Hello,
I ran 50ug whole cell extracts of HEK293 on Western and probed for yH2AX mouse overnight 4C (Image 1). After developing I probed the same blot with tubulin mouse again overnight 4C (Image 2). I develop my blots with 1X Luminol solution activated with H2O2.
Because the antibodies are from the same species, I see yH2AX signal showing up when developing the blot second time. My question is why is that the pattern of yH2AX signal different?
All help is appreciated.
Thanks
My opinion is that plots developed with the HRP reaction should not be re-probed because of oxidative damage by the formation of peroxide. It would be better to make two identical blots, one for each antibody, or use both antibodies at the same time to probe one blot.

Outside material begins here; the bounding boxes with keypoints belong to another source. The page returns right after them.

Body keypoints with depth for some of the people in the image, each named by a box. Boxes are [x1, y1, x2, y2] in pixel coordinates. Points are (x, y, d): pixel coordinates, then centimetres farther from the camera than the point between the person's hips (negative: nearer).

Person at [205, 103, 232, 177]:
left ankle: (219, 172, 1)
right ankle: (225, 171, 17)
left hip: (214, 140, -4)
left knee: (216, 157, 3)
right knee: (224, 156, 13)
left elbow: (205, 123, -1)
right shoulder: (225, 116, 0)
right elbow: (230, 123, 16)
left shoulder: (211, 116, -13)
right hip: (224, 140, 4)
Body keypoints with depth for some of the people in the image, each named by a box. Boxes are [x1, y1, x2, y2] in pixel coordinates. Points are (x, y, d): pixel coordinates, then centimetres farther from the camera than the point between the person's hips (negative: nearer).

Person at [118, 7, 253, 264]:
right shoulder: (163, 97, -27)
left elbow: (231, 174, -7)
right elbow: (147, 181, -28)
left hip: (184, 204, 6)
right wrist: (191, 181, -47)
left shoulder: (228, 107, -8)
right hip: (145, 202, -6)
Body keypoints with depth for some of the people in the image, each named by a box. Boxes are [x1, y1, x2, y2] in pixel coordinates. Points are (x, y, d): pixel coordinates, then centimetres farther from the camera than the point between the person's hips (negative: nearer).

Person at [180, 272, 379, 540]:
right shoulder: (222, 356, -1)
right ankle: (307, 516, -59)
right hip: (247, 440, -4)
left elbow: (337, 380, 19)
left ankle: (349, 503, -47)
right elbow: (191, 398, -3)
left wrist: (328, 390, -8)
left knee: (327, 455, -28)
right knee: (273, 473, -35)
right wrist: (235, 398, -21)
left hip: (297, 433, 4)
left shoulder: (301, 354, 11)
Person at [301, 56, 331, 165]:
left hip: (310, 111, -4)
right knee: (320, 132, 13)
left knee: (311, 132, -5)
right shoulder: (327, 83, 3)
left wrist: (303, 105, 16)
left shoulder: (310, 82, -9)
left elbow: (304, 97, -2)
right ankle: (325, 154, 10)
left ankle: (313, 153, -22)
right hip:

I agree with Adam B Shapiro.
You will have at methionine oxidized and cysteine residues oxidized, even disulfide cysteines pare further oxidized to sulfonic acid or even persulfide. Other residues could be attacked, too.
Hi Bakhtiyar Taghizada . Are the MW markers in the far left lane also showing up positive?
Hi Steingrimur Stefansson,
My MW marker does not show up positive when imaging chemiluminescence. It is from a colorimetric image that I then merged with chemiluminescent image.
Thanks for your responses. I would understand if some of the signals are lost due to imaging second time, however why is that in my first lane (lane right to MW) the signal is actually much more visible in Image 2? Image 1 is 60 sec exposure and Image 2 is 100 sec exposure. However, the first lane in the Image 1 showed only faint signal even after exposing 600 sec.